Twice in the past 24 hours, the first time with a stranger while riding the subway and the second with my doctor while I was having an ultrasound on my neck, have I found myself enthusing about Slow Horses, the mystery series by Mick Herron that’s been turned into an acclaimed series on Apple TV, and about how the character played by Gary Oldman in the show (Jackson Lamb) is always farting. I absolutely love this in our age of fragmented culture, and wonder who I’ll be discussion Lamb’s flatulence with tomorrow.
Possibly I’m failing to impress upon you how good these books are…
Unlike those I was talking to, I haven’t seen the show, but did spend a cozy snowstorm long weekend with the first book in the series, which I loved. (My husband is currently reading Dead Lions, the second book, and he’s enjoying that one too.) It’s a novel about spies whose mistakes and misadventures have sent them to Slough House, the place where misfit MI5 agents go to die (and hence the name for them, the Slow Horses)…until a high profile kidnapping case ends up in their lap. Jackson Lamb is their most uninspiring boss whose faith in them is nil. And yet.
What struck me most about Slow Horses—in addition to it being quite gripping—was its prescience. Published in 2010, and including a narrative thread about a Boris Johnson-esque figure with his eye on Number 10, the idea of far-right racist views being held by mainstream figures might have seemed far fetched at the time, but not so much now. After a massive cock-up, Slow Horse River Cartwright has only managed to stay in MI5 because of his grandfather, a former agent, who, when the two are discussing a journalist exposed for gross racist and nationalist views, explains to him that “[the journalist] wasn’t excommunicated because of his beliefs. It was because there are certain beliefs you’re supposed to keep under wraps if you want to dine at the High Table.” Which, in light of the capitulation of so many (powerful) people to the current US administration’s terrifying authoritarian agenda, seems awfully true, and they’re not even hiding anymore.
━━━━━━━━━━━━━━━━━━━━━━━━━━━━━━
* [PROBLEM]:
For each statement below, say yes or no to whether it agrees with the Slow Horses piece, and quote the words from it that settle the point.
1. The writer has watched the Apple TV series.
2. The first Slow Horses book was published in 2010.
3. Dead Lions is the second book in the series.
None of the entries matter for this work.

[Entries in a dataset]
━━━━━━━━━━━━━━━━━━━━━━━━━━━━━━
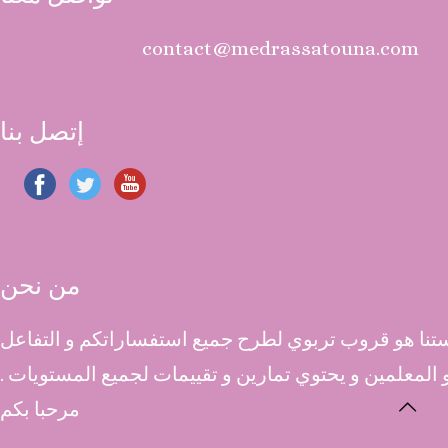
contact@medrassatouna.com
إتصل بنا
من نحن
نا هو قروب تربوي لطرح جميع استفساراتكم و التفاعل
 و المعلمين و يحتوي تمارين و تقييمات لجميع المستويات .
مرحبا بكم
━━━━━━━━━━━━━━━━━━━━━━━━━━━━━━
* [EXERCISE RESULT]:
1. No: "I haven’t seen the show"
2. Yes: "Published in 2010"
3. Yes: "Dead Lions, the second book"